TEKS PILIHAN ->
━━━━━━━━

Bencana karhutla sangat sulit diselesaikan dalam sistem kapitalisme karena jutaan hektar hutan dan lahan (yang seharusnya dikelola negara telah) diberikan konsesinya pada swasta/kapitalis. Padahal itulah yang menjadi akar masalahnya. 

Oleh sebab itu, masalah ini dapat diselesaikan secara tuntas dengan sistem Islam melalui 2 pendekatan yaitu pendekatan hukum dan praktis.

Secara hukum, Islam menetapkan bahwa hutan termasuk kepemilikan umum, sebagaimana Sabda Rasulullah : Kaum muslimin berserikat dalam tiga perkara yaitu padang rumput, air dan api (HR Abu Dawud dan Ahmad).

Sebagai aset kepemilikan umum, hutan haram diberikan kepada swasta baik individu maupun perusahaan. Dengan ketentuan ini akar masalah karhutla bisa diatasi. Pengelolaan hutan harus dikelola oleh negara untuk kemaslahatan rakyat dengan memperhatikan kelestarian dan keseimbangan alam.

Dengan demikian akan lebih mudah mengatur kepentingan ekonomi, kepentingan rakyat dan kelestarian hutan. Negara harus mendidik rakyatdan membangun kesadaran untuk bersama-sama menjaga kelestarian hutan dan manfaatnya bagi generasi penerus. 

Jika masih terjadi karhutla tentu pemerintah wajib segera mengutamakan keselamatan rakyatnya.
Adapun secara praktis, pemerintah harus melakukan langkah-langkah manajemen dan kebijakan tertentu dengan menggunakan iptek mutakhir dan memberdayakan para ahli dan masyarakat umum dalam melakukan pencegahan dan penanggulangan kebakaran hutan.

Mengakhiri karhutla dengan 2 pendekatan ini hanya bisa diwujudkan dengan penerapan Syariah Islam secara menyeluruh yaitu dalam khilafah sistem kehidupan yang mengikuti metode kenabian. 

Dengan itu, bencana akibat ulah manusia termasuk kabut asap bisa dicegah dan diatasi. Pada akhirnya masyarakat menjadi tenang tanpa merasa khawatir akibat bencana yang ditimbulkan oleh ulah manusia.

━━━━━━━━

SOAL SINGKAT A ->
Jawablah berdasarkan teks tentang kebakaran hutan dan lahan:
(i) Hutan digolongkan sebagai kepemilikan apa dalam Islam?
(ii) Apa dua pendekatan untuk menyelesaikan masalah karhutla dengan sistem Islam?
(iii) Apa yang wajib segera diutamakan pemerintah jika masih terjadi karhutla?

━━━━━━━━

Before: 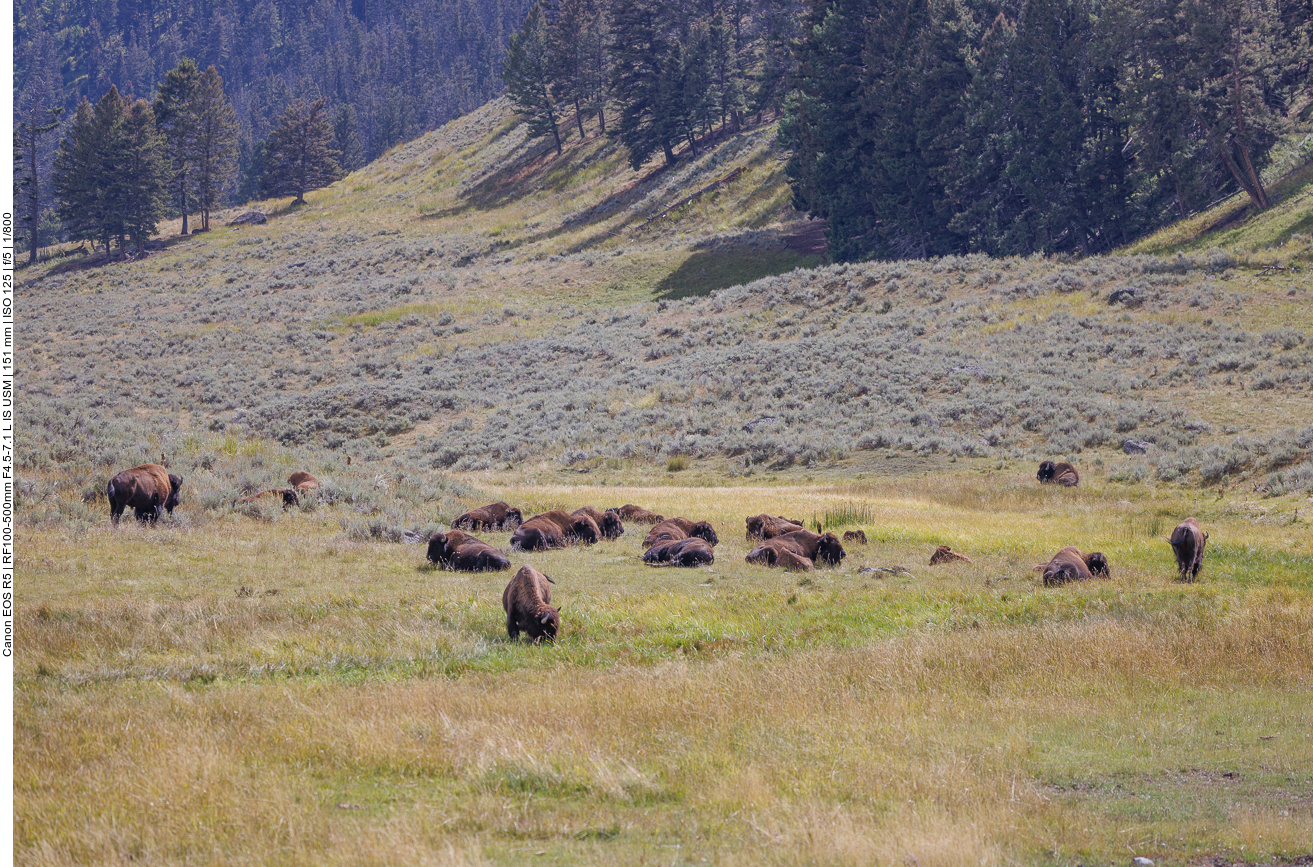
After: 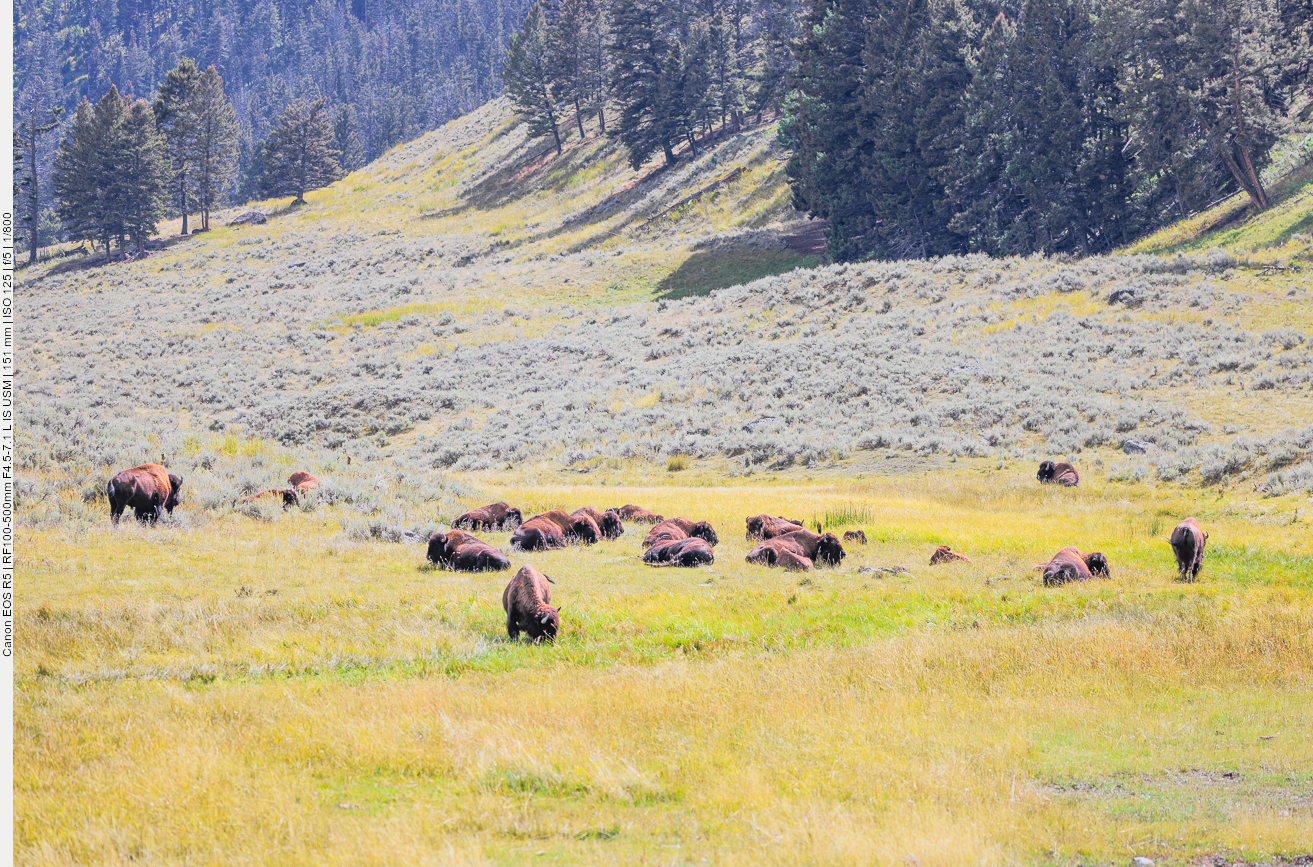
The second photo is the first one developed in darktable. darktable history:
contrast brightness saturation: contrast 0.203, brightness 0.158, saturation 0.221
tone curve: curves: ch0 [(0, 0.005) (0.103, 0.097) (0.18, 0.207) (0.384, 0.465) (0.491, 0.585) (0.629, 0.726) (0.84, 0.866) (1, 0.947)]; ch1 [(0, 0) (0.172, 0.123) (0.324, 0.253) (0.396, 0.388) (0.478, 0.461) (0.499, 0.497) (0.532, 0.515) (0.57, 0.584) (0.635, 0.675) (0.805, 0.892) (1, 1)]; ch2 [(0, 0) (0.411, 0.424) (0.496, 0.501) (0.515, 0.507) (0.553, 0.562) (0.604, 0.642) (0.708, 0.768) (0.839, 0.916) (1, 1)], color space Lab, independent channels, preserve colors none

━━━━━━━━

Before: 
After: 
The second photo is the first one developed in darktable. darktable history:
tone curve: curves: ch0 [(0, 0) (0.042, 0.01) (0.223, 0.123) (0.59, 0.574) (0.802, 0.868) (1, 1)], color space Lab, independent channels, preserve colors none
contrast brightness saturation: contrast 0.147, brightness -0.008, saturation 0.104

━━━━━━━━

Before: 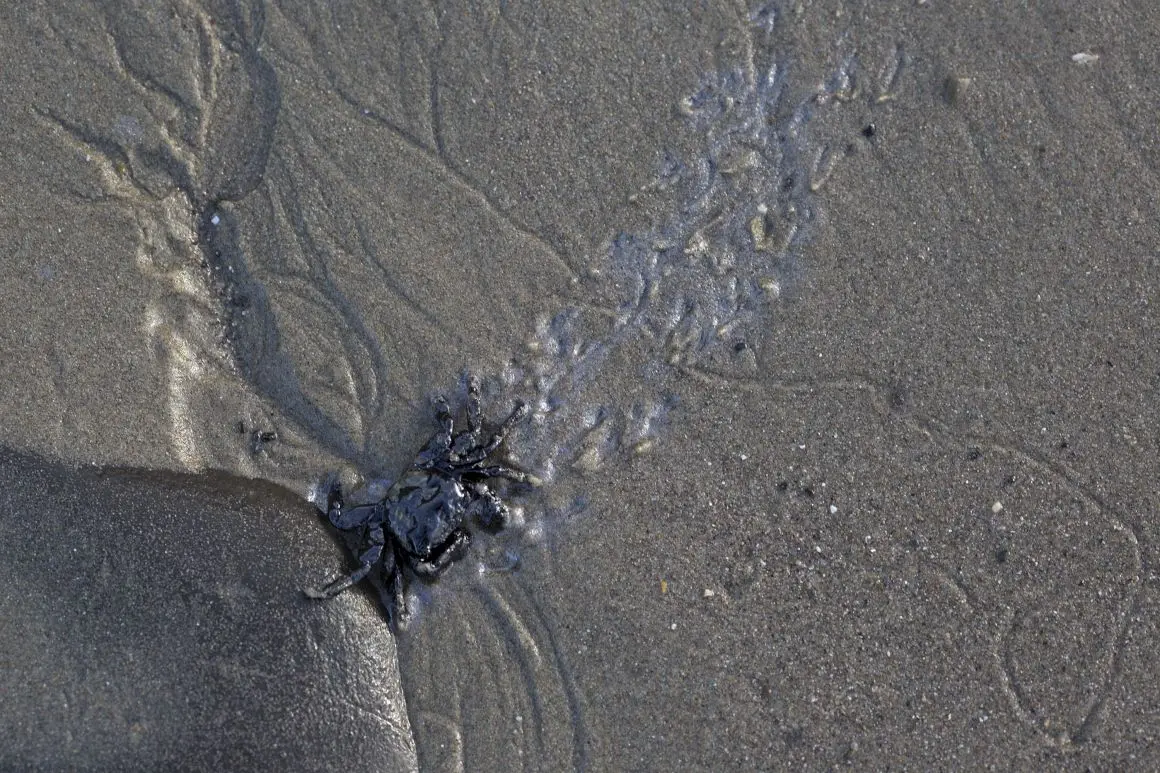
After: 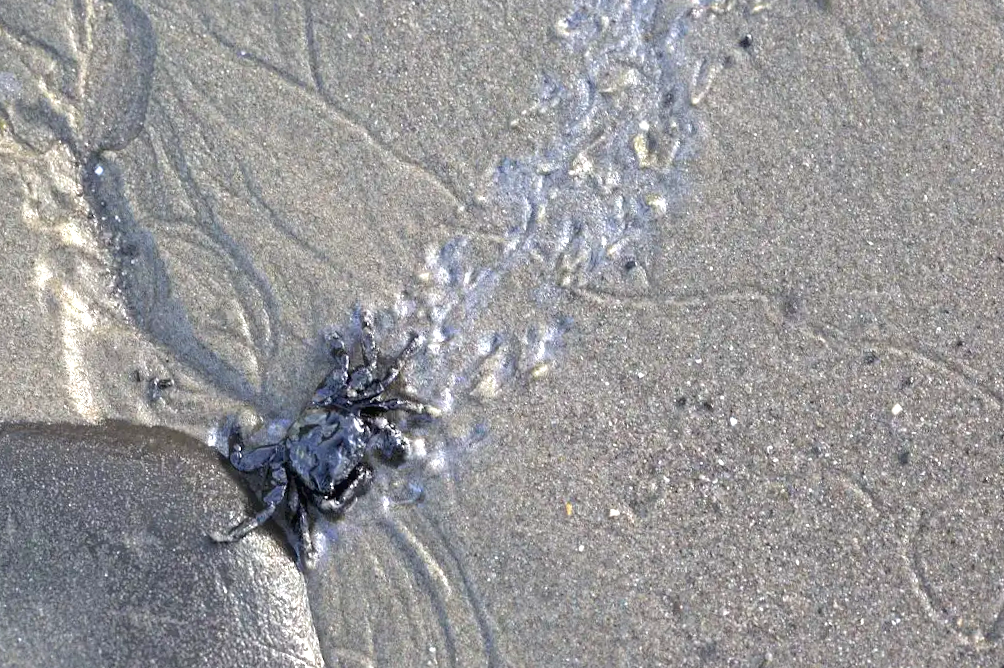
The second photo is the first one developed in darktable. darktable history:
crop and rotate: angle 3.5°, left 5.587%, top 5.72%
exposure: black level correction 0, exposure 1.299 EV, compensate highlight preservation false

━━━━━━━━

SOAL SINGKAT B ->
Ambil setiap baris dari daftar di atas yang memuat kata "curves". Huruf besar dan kecil dibedakan.

JAWABAN LENGKAP A ->
(i) Kepemilikan umum.
(ii) Pendekatan hukum dan pendekatan praktis.
(iii) Keselamatan rakyatnya.

JAWABAN LENGKAP B ->
tone curve: curves: ch0 [(0, 0.005) (0.103, 0.097) (0.18, 0.207) (0.384, 0.465) (0.491, 0.585) (0.629, 0.726) (0.84, 0.866) (1, 0.947)]; ch1 [(0, 0) (0.172, 0.123) (0.324, 0.253) (0.396, 0.388) (0.478, 0.461) (0.499, 0.497) (0.532, 0.515) (0.57, 0.584) (0.635, 0.675) (0.805, 0.892) (1, 1)]; ch2 [(0, 0) (0.411, 0.424) (0.496, 0.501) (0.515, 0.507) (0.553, 0.562) (0.604, 0.642) (0.708, 0.768) (0.839, 0.916) (1, 1)], color space Lab, independent channels, preserve colors none
tone curve: curves: ch0 [(0, 0) (0.042, 0.01) (0.223, 0.123) (0.59, 0.574) (0.802, 0.868) (1, 1)], color space Lab, independent channels, preserve colors none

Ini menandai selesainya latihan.